The circularity of polymer composites
To better understand the state-of-the-art of the circularity of fibre reinforced polymer composites (FRPC) in Europe, the European Technology Platform on Sustainable Chemistry (SusChem) asked Bax & Company to explore the field’s present status and future outlook; an assignment which included interviewing more than 20 experts along the entire value chain of FRPC. The resulting insights feature in the white paper Circularity of Polymer Composites, available here, and the most relevant findings are summarised below.
by Laszlo Bax, Marcos Ierides & Violeta Fernández of Bax & Company
Growing demand for lighter and more complex applications
Polymer composites have unique characteristics that make them serious candidates to replace conventional materials, such as steel or aluminium, in many applications. Their resistance to corrosion and high strength-to-weight ratio are among their chief advantages, enabling the design of light, more complex and maintenance-free products. Low to medium CAPEX manufacturing technologies exist for FRPC that highly complex shapes to be produced as one single unit. As a result, FRPC are considered in a wide variety of use cases and offer plenty of new possibilities for product design in both new and well-established sectors. This is reflected in the overall market growth of composite materials: both carbon and glass fibre reinforced polymers (FRP) are experiencing a steady growth, with forecasts estimating average annual growth rates of 4.5% and 10% respectively for the next few years.
On the environmental side, lighter materials also represent a major opportunity for the reduction of emissions during the use phase of transportation means, which is why there has been a major push for the use of these materials in several sectors.

## Tasks to perform
a - In the passage on polymer composites, which company did SusChem ask to explore the present status and future outlook of the field?
b - List the authors named in the passage on polymer composites.
c - Carry on the passage on polymer composites, starting after its final sentence.

## Source material
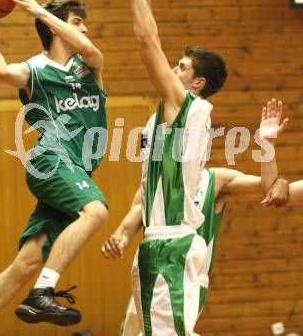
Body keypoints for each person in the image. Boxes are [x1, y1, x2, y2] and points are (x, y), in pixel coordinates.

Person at [0, 0, 109, 336]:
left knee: (26, 263)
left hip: (76, 169)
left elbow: (87, 46)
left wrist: (38, 10)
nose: (84, 27)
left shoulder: (90, 65)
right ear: (54, 27)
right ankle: (43, 291)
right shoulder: (34, 70)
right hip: (52, 159)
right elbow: (1, 70)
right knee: (96, 211)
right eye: (76, 20)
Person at [102, 101, 289, 336]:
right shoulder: (150, 187)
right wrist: (119, 238)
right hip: (154, 268)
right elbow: (128, 226)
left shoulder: (216, 180)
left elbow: (267, 186)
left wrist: (274, 165)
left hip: (189, 276)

## Response list
a - Bax & Company

b - Laszlo Bax, Marcos Ierides, Violeta Fernández

c -
For both, the (mechanical) performance and environmental benefits, it is not surprising that the main drivers of composites demand in Europe have been the automotive, aerospace construction and infrastructure sectors. However, the wind energy, electronics, and sports and leisure sectors are evolving into important sectors.
However, a growing concern regarding the use of FRPC is that their intrinsic complexity seems to be at odds with the current European agenda on circularity and sustainability. The same inherent properties that make composite materials so advantageous and attractive for a large number of applications also makes their disassembly and recycling particularly challenging and costly.
Without the proper strategies in place, this inevitably results in large amounts of waste being generated, ending up in landfills or incinerated. In some application areas (e.g. aeronautics), as much as 40% of the raw materials used end up either as production scrap or in off-spec parts, representing a major loss of resources and energy if not recycled. Post-use FRPC waste presents an even bigger challenge in terms of residual value extraction through recycling or re-use. Some 40.000 tonnes of composite waste are currently deposited in Europe’s landfills annually and, by the end of 2015, 304.000 tonnes of composite waste were estimated to have accumulated worldwide.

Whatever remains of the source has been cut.